Jury trials in Tulsa County are at a standstill until the end of summer. The court administrator said it needed to cut a week of trials because of lack of funding.
The Tulsa County district attorney said the cancellation will delay justice for crime victims and the chief public defender said people charged with a crime won't have their right to a speedy trial.
The right to be tried by a jury of you peers is one of the most important rights in the criminal justice system; but here in Tulsa County, that right is on hold because of budget concerns.
Chief Public Defender Rob Nigh said, “It has a severe impact upon people. It's particularly troubling for those folks who are innocent who get held in jail without proof of guilt beyond a reasonable doubt."

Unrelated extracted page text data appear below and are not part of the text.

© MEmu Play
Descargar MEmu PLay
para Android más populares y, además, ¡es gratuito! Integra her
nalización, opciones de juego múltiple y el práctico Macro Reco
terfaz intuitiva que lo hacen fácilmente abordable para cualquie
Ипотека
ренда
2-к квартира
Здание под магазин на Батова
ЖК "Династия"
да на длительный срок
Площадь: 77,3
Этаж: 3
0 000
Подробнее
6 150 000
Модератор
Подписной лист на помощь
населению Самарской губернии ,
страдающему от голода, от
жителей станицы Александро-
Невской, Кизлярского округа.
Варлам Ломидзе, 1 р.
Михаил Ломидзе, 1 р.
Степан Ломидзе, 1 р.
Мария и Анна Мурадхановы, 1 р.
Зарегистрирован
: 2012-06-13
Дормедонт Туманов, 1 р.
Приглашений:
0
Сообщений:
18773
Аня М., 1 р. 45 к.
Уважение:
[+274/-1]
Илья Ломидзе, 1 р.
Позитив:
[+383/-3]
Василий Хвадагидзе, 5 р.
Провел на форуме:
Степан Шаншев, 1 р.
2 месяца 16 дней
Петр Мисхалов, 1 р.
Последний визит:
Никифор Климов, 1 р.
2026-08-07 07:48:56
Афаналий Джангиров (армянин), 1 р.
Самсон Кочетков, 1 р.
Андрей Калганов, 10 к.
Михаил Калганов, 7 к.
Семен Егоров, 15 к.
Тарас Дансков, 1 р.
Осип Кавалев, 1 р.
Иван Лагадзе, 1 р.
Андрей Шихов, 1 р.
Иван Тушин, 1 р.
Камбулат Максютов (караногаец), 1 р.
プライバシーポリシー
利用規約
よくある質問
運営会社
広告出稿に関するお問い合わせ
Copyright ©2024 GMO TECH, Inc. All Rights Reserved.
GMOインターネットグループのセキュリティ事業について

Nigh’s office represents more than 80 percent of the defendants who can't afford an attorney. He said canceling a week of jury trials pushes court dates back by months.

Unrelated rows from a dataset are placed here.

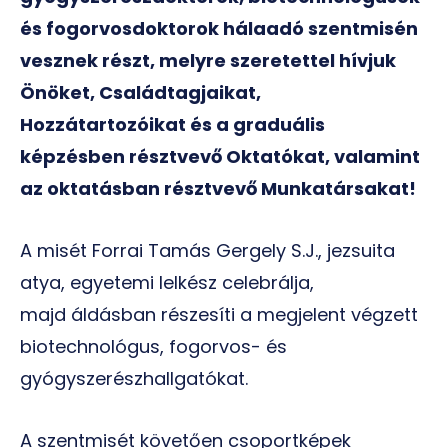
és fogorvosdoktorok hálaadó szentmisén
vesznek részt, melyre szeretettel hívjuk
Önöket, Családtagjaikat,
Hozzátartozóikat és a graduális
képzésben résztvevő Oktatókat, valamint
az oktatásban résztvevő Munkatársakat!
A misét Forrai Tamás Gergely S.J., jezsuita
atya, egyetemi lelkész celebrálja,
majd áldásban részesíti a megjelent végzett
biotechnológus, fogorvos- és
gyógyszerészhallgatókat.
A szentmisét követően csoportképek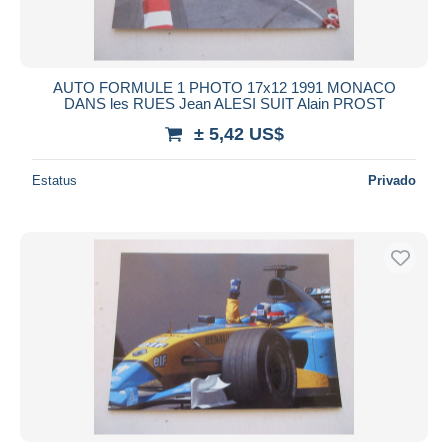
AUTO FORMULE 1 PHOTO 17x12 1991 MONACO
DANS les RUES Jean ALESI SUIT Alain PROST
± 5,42 US$
Estatus
Privado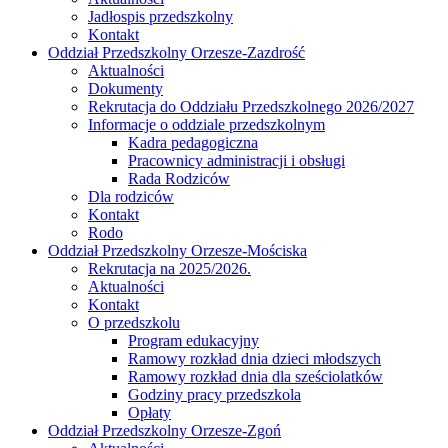
Jadłospis przedszkolny
Kontakt
Oddział Przedszkolny Orzesze-Zazdrość
Aktualności
Dokumenty
Rekrutacja do Oddziału Przedszkolnego 2026/2027
Informacje o oddziale przedszkolnym
Kadra pedagogiczna
Pracownicy administracji i obsługi
Rada Rodziców
Dla rodziców
Kontakt
Rodo
Oddział Przedszkolny Orzesze-Mościska
Rekrutacja na 2025/2026.
Aktualności
Kontakt
O przedszkolu
Program edukacyjny
Ramowy rozkład dnia dzieci młodszych
Ramowy rozkład dnia dla sześciolatków
Godziny pracy przedszkola
Opłaty
Oddział Przedszkolny Orzesze-Zgoń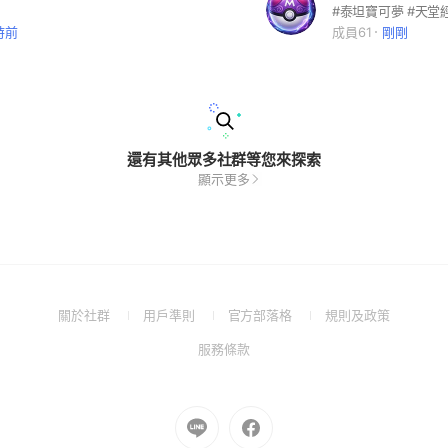
時前
成員61
剛剛
還有其他眾多社群等您來探索
顯示更多
(Open
(Open
(Open
(Open
關於社群
用戶準則
官方部落格
規則及政策
in
in
in
in
(Open
服務條款
a
a
a
a
in
new
new
new
new
a
window)
window)
window)
window)
new
Go
Go
window)
to
to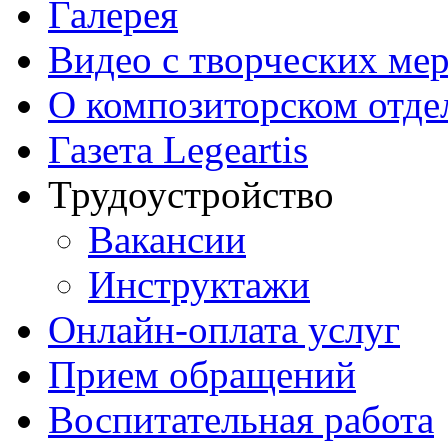
Галерея
Видео с творческих ме
О композиторском отде
Газета Legeartis
Трудоустройство
Вакансии
Инструктажи
Онлайн-оплата услуг
Прием обращений
Воспитательная работа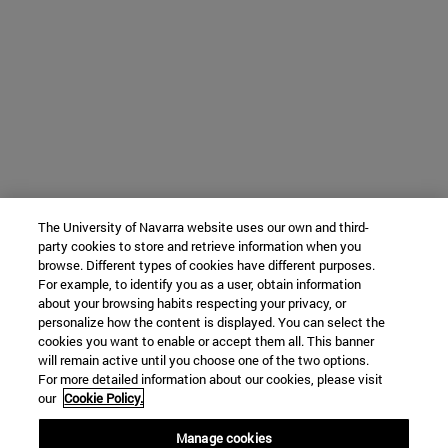
The University of Navarra website uses our own and third-
party cookies to store and retrieve information when you
browse. Different types of cookies have different purposes.
For example, to identify you as a user, obtain information
about your browsing habits respecting your privacy, or
personalize how the content is displayed. You can select the
cookies you want to enable or accept them all. This banner
will remain active until you choose one of the two options.
For more detailed information about our cookies, please visit
our
Cookie Policy.
Manage cookies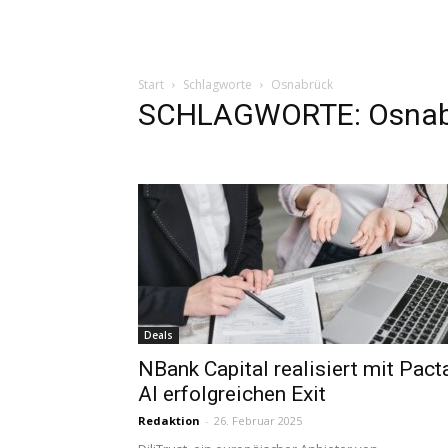
Start
Schlagworte
Osnabrück
SCHLAGWORTE: Osnab
Deals
NBank Capital realisiert mit Pact
AI erfolgreichen Exit
Redaktion
-
26. Februar 2025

"It creates a logjam in the system," he said.
The court administrator's office, which handles the jury pool, says it ran out of money to have jurors for a second week in June; jurors are compensated $40 for their time.
District Attorney Steve Kunzweiler said the delay impacts families waiting for justice to be served.

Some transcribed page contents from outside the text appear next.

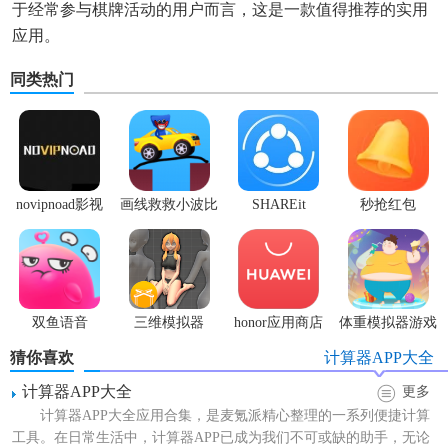
于经常参与棋牌活动的用户而言，这是一款值得推荐的实用
应用。
同类热门
novipnoad影视
画线救救小波比
SHAREit
秒抢红包
平台手机版
最新版
app2.7.3
双鱼语音
三维模拟器
honor应用商店
体重模拟器游戏
1.5.23
猜你喜欢
计算器APP大全
计算器APP大全
更多
计算器APP大全应用合集，是麦氪派精心整理的一系列便捷计算
工具。在日常生活中，计算器APP已成为我们不可或缺的助手，无论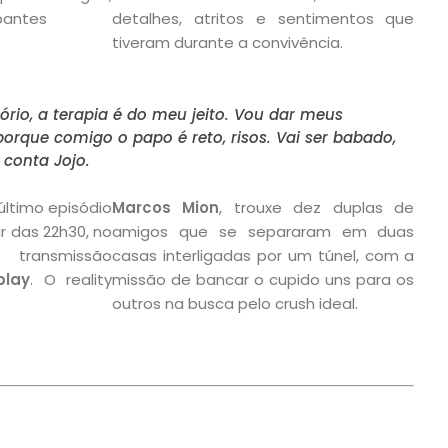
pantes
detalhes, atritos e sentimentos que
tiveram durante a convivência.
rio, a terapia é do meu jeito. Vou dar meus
porque comigo o papo é reto, risos. Vai ser babado,
 conta Jojo.
último episódio
Marcos Mion
, trouxe dez duplas de
ir das 22h30, no
amigos que se separaram em duas
ansmissão
casas interligadas por um túnel, com a
play
. O reality
missão de bancar o cupido uns para os
outros na busca pelo crush ideal.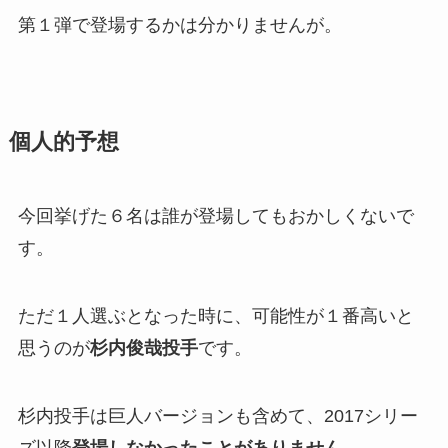
第１弾で登場するかは分かりませんが。
個人的予想
今回挙げた６名は誰が登場してもおかしくないで
す。
ただ１人選ぶとなった時に、可能性が１番高いと
思うのが
杉内俊哉投手
です。
杉内投手は巨人バージョンも含めて、2017シリー
ズ以降
登場しなかったことがありません
。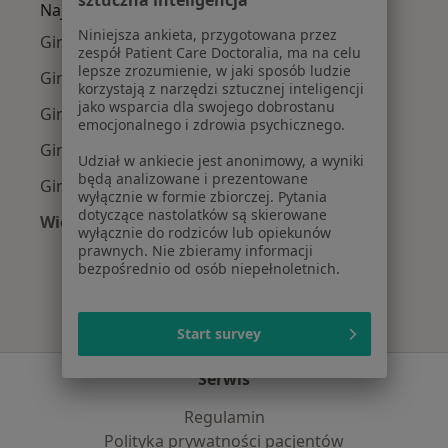
sztuczna inteligencja
Najpopularniejsze ubezpieczenia
Niniejsza ankieta, przygotowana przez
Ginekolodzy z Medicover w Warszawie
zespół Patient Care Doctoralia, ma na celu
lepsze zrozumienie, w jaki sposób ludzie
Ginekolodzy z Allianz w Warszawie
korzystają z narzędzi sztucznej inteligencji
jako wsparcia dla swojego dobrostanu
Ginekolodzy z INTER Polska w Warszawie
emocjonalnego i zdrowia psychicznego.
Ginekolodzy z Signal Iduna w Warszawie
Udział w ankiecie jest anonimowy, a wyniki
będą analizowane i prezentowane
Ginekolodzy z Compensa w Warszawie
wyłącznie w formie zbiorczej. Pytania
dotyczące nastolatków są skierowane
Więcej (14)
wyłącznie do rodziców lub opiekunów
Więcej w kategorii: Najpopularniejsze ubezpi
prawnych. Nie zbieramy informacji
bezpośrednio od osób niepełnoletnich.
Start survey
Serwis
Regulamin
Polityka prywatności pacjentów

"The cases that are literally being continued are cases that involve people who have been victims of violent crimes," he said.
Both attorneys blame state budget cuts for the delay.
"Public safety ought to be dollar one spent," Kunzweiler said.
Nigh said, "The judiciary is almost treated like an administrative agency instead of the third branch of government, and until we fund the court system adequately, we're going to continue these problems."
This would normally be the last week of jury trials before summer break.
Jury trials will resume August 29th.